According to Tourism Minister Derek Hanekom, speaking on #WorldTourismDay in the Free State, the NDT and South African Tourism are working at promoting domestic tourism. 

“SA Tourism has been allocated a ring-fenced budget of just over R100-million a year for the next few years specifically for domestic tourism. 

Universal Access, along with affordable access for groups of marginalised people, pensioners, those who have very little disposable income, as well as the youth, will be prioritized. 

Hanekom called on all tourism stakeholders to open their business to more people. This, he says, will not only be beneficial to all South Africans, but also the business as the target market would be broadened. 

"Universal Access will enhance South Africa’s global competitiveness in an increasingly competitive global market," Hanekom says. 

“Accessibility is essential for responsible and sustainable development. It is also an exceptional business opportunity.

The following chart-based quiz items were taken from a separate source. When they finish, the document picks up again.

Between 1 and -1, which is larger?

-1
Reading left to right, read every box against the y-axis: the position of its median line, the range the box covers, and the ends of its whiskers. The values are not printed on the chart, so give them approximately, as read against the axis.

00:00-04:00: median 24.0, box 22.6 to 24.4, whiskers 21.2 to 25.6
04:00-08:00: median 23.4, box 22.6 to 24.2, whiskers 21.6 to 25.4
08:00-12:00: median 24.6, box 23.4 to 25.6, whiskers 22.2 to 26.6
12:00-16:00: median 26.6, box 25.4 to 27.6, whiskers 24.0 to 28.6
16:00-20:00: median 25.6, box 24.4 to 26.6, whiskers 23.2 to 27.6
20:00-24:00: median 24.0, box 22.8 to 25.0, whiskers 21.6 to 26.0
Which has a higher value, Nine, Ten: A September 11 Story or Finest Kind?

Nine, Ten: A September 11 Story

Most importantly, it is simply the right thing to do,” he says. 


Hanekom says that the aim is to, through promoting Universal Accessibility, coupled with marketing, destination enhancement and skills development programs, help attract another 5 million tourists to South Africa by 2021.

“This will provide direct and indirect jobs for about two million South Africans, and will take the contribution of tourism to our GDP to the R500 billion mark.”

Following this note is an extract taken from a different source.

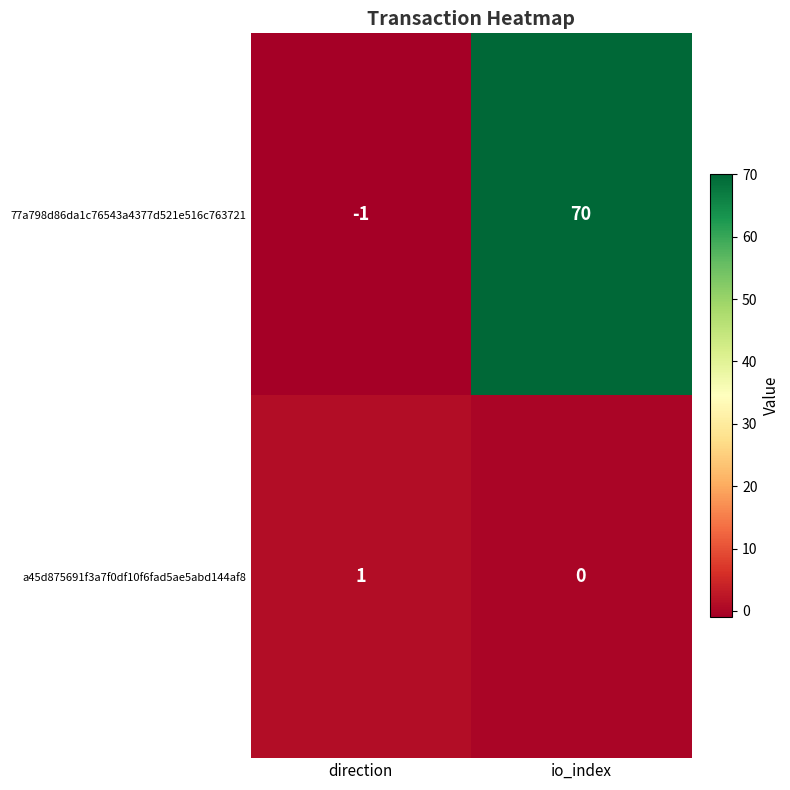

Which series has the largest total across all categories?

77a798d86da1c76543a4377d521e516c763721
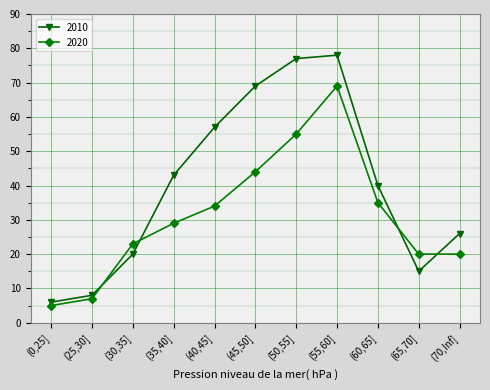

What is the difference between the 2010 values at (35,40] and (50,55]?

34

To this end, the Department of Tourism is undertaking the following initiatives to promote Universal Accessibility:

The Tourism Grading Council of South Africa provides tourism establishments with guidelines on UA features. 
A new incentive programme which will become effective in 2017 will support tourism businesses to become UA compliant.
The Service Excellence program for staff at attractions includes Sensitivity Training, training for tour guides to serve clients with special needs, and Sign Language training.
A database of UA compliant providers and suppliers is being compiled to help tourists make choices.
The NDT will also be working with South African Tourism to market UA products domestic and internationally, and encouraging the development of UA tourism routes. 
In 2016 still, the Department aims to develop a UA Assessment Tool for government-owned provincial parks, and provide raining for staff at tourism attractions.  
In 2017, audits will be conducted at government-owned parks in four provinces, to identify the gaps and recommend solutions.

In 2015 already, SA's national parks made headways for everyone to have access in its tourism offerings, regardless of their physical, intellectual or sensory capabilities, with various natural heritage engagements aimed at the disabled.

Initiatives includes ramps and wheelchair-access pathways in various parks, as well as a statues and wildlife sculptures which blind people can utilize to learn more about the animals. 

SEE: Headways made for Universal Access at SA National Parks


(Photo: Supplied)

Futhermore, Hanekom says the NDT has recently engaged with various organisations that represent people with disabilities to explore how the tourism industry can serve them better. These organisations include Blind SA, Deaf SA, the National Council for Persons with Physical Disabilities in South Africa, and the South African Disability Alliance.